L’ultimo inquisitore
Goya’s Ghosts
Milos Forman, 2006
Javier Bardem, Natalie Portman, Stellan Skarsgård, Randy Quaid, Michael Lonsdale, Josè Luis Gomez, Mabel Rivera.
Grandi personaggi travolti dalla Storia. Francisco Goya (Skarsgård), il pittore del re di Spagna, ammesso a Palazzo Reale, ritrae i regnanti e i frequentatori della Corte; ma vive anche per le strade e nelle taverne, sicché le sue opere sono il quadro dell’epoca, fine Settecento, giorni esasperati e di trapasso. Forman, però, non ama le biografie al cinema e preferisce allargare lo sguardo, approfondire il giudizio. Il periodo che prende in esame gli ricorda per certi versi l’oppressione comunista in Cecoslovacchia. Nel 1792, quando comincia il film, l’Inquisizione spagnola tocca un punto di massima reazione, per via del vento rivoluzionario proveniente dalla Francia. Francisco può verificare da vicino la stretta dell’intolleranza, operata proprio da uno dei suoi clienti, Fratello Lorenzo (Bardem), spietato opportunista, il quale, all’arrivo delle forze napoleoniche sarà pronto alla “conversione” libertaria. Goya è testimone diretto del malvagio esercizio che il prelato fa del potere derivantegli dal Sant’Uffizio. Infatti, una delle modelle del pittore, Ines (portman), viene fatta arrestare con la falsa accusa di ebraismo, viene torturata, violentata e resa madre dallo stesso Lorenzo, il quale poi la farà rinchiudere in un orribile manicomio. La sceneggiatura di Jean-Claude Carrière (già collaboratore di Buñuel e della stesso Forman) tenta il “miracolo” di un’ottica multistrato, facendo salire di volta in volta in primo piano le storie individuali e il contesto da cui derivano, con un’attenzione sia alla psicologia dei personaggi sia alla loro presenza plastica, corporea.

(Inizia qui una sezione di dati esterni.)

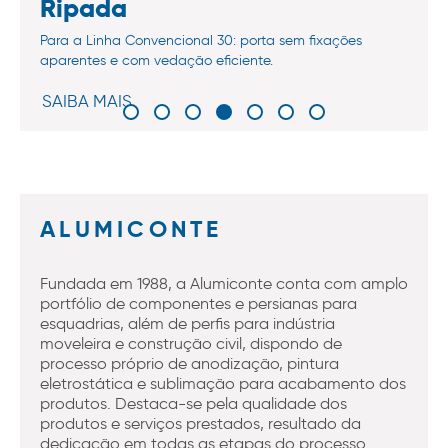
Ripada
Para a Linha Convencional 30: porta sem fixações
aparentes e com vedação eficiente.
SAIBA MAIS
ALUMICONTE
Fundada em 1988, a Alumiconte conta com amplo
portfólio de componentes e persianas para
esquadrias, além de perfis para indústria
moveleira e construção civil, dispondo de
processo próprio de anodização, pintura
eletrostática e sublimação para acabamento dos
produtos. Destaca-se pela qualidade dos
produtos e serviços prestados, resultado da
dedicação em todas as etapas do processo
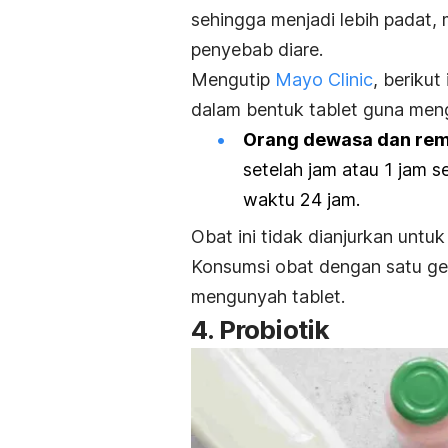
sehingga menjadi lebih padat
penyebab diare.
Mengutip
Mayo Clinic
, berikut
dalam bentuk tablet guna menga
Orang dewasa dan rema
setelah jam atau 1 jam se
waktu 24 jam.
Obat ini tidak dianjurkan untu
Konsumsi obat dengan satu gel
mengunyah tablet.
4. Probiotik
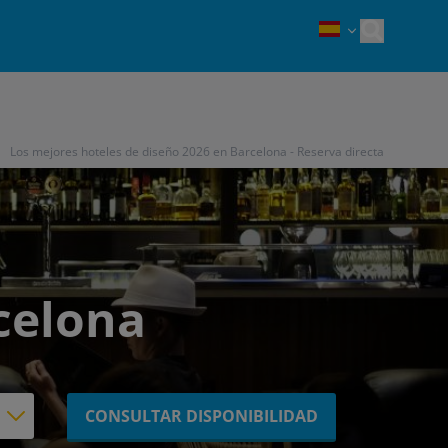
Open sea
Los mejores hoteles de diseño 2026 en Barcelona - Reserva directa
celona
CONSULTAR DISPONIBILIDAD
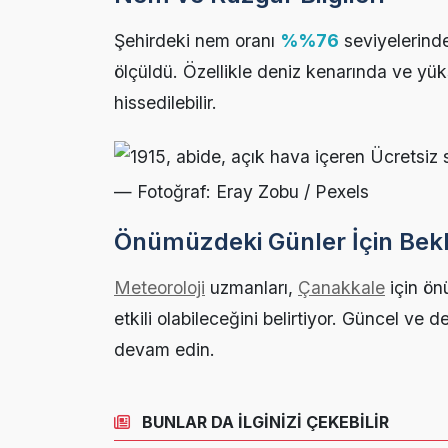
Şehirdeki nem oranı
%%76
seviyelerinde
ölçüldü. Özellikle deniz kenarında ve yük
hissedilebilir.
— Fotoğraf: Eray Zobu / Pexels
Önümüzdeki Günler İçin Bekl
Meteoroloji
uzmanları,
Çanakkale
için ön
etkili olabileceğini belirtiyor. Güncel ve d
devam edin.
BUNLAR DA İLGİNİZİ ÇEKEBİLİR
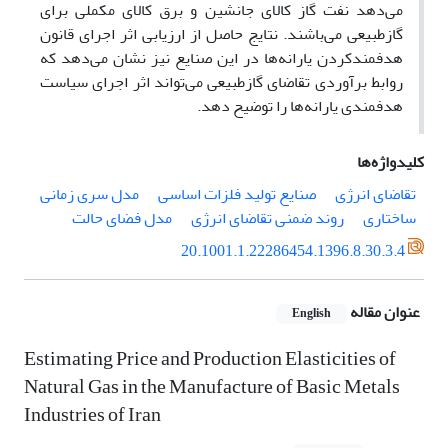
می‌دهد نفت گاز کالای جانشین و برق کالای مکملی برای
گازطبیعی می‌باشند. نتایج حاصل از ارزیابی اثر اجرای قانون
هدفمندکردن یارانه‌ها در این صنایع نیز نشان می‌دهد که
روابط برآوردی تقاضای گازطبیعی می‌تواند اثر اجرای سیاست
هدفمندی یارانه‌ها را توضیح ‌دهد.
کلیدواژه‌ها
تقاضای انرژی
صنایع تولید فلزات اساسی
مدل سری زمانی
ساختاری
روند ضمنی تقاضای انرژی
مدل فضای حالت
20.1001.1.22286454.1396.8.30.3.4
عنوان مقاله
English
Estimating Price and Production Elasticities of
Natural Gas in the Manufacture of Basic Metals
Industries of Iran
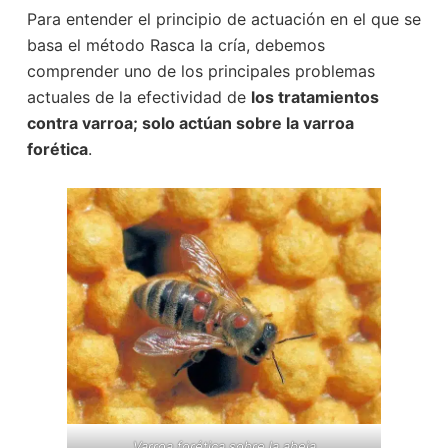
Para entender el principio de actuación en el que se
basa el método Rasca la cría, debemos
comprender uno de los principales problemas
actuales de la efectividad de
los tratamientos
contra varroa; solo actúan sobre la varroa
forética
.
Varroa forética sobre la abeja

Il film si sviluppa per una buona metà con discreta coerenza, secondo un buon equilibrio di situazioni e di forme. Procedendo però verso il finale, Forman piega sul facile, tanto che i protagonisti perdono peso e lasciano posto a figurazioni simboliche di largo effetto, un po’ come si sarebbe fatto per un romanzone ottocentesco.